What if you love that person but you are not necessarily close?
- Cards and notes. This is a very non threatening way to let someone know how you feel and let them know they can reach out to you. Many times I would feel encouraged with my box of cards and letters. I appreciated that so much. I could choose to read them when I was emotionally able at my own pace.
- Sometimes nonverbal love is the best. Mow their lawn if you see the need. One day my pastor’s wife walked in with my laundry. Washed, dried and folded! It was such a blessing I knew nothing about. Another time I came home to a clean house!
- Get a few friends together and make freezer meals and send with a close friend. This was the biggest life saver for me!

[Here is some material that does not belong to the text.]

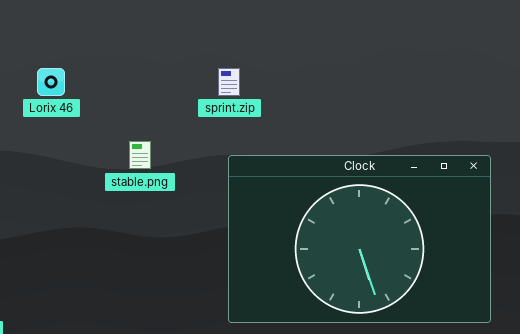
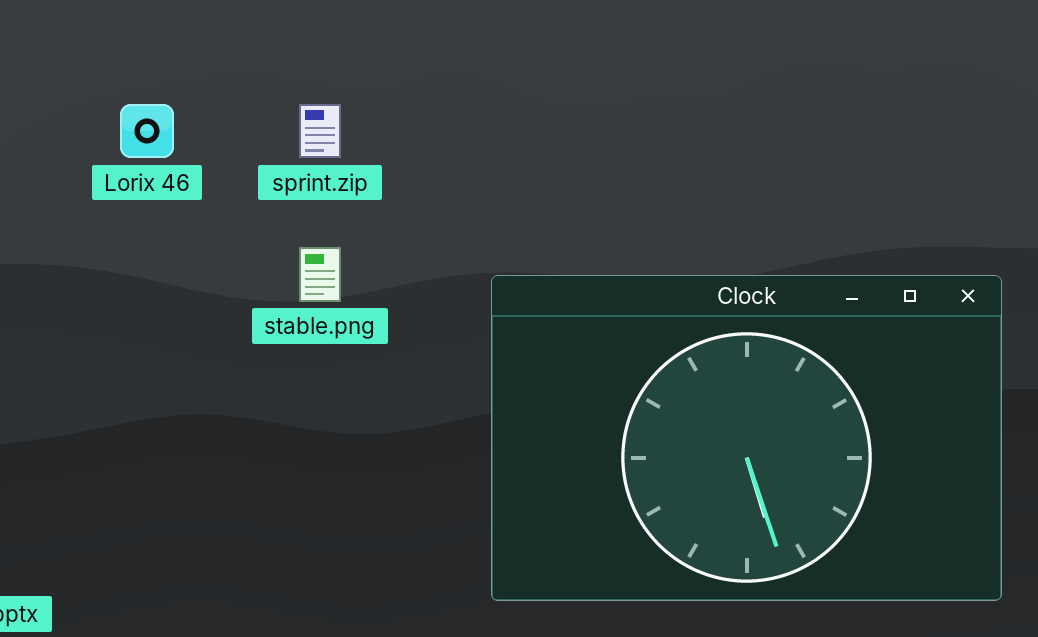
sprint.zip: [218,68,240,96] -> [299,104,341,158], moved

- Gather people together to pray for that person. Each person add something to a basket. Coffee, card, gift card and let them know they have been prayed for when you deliver the basket.
- Be observant and just help in non-obtrusive ways. We often want to ask “What can I do to help?” this is normal but usually the person suffering is overwhelmed and doesn’t even know their needs. Try to be observant. Some of the most helpful things can be something as simple as finding paper products like toilet paper, paper towels, and paper plates left on their porch. One story I read, a man visited close friends and polished the family’s shoes for the funeral. Something they never would have thought about.
In summary, what your friend probably wants you to know is they have been called to walk a hard road paved with confusion. It’s extremely difficult to process. Don’t try to judge their actions or fix their heart. That’s God’s job. Don’t try removing the thorn, that’s God’s job too. They may come across as rude or not thankful when they are simply trying put pieces of their life together. In my experience it can feel like drinking from a firehose.
This is all from the fallible human experience of me and others. We should be so grateful that God gives us perfect direction.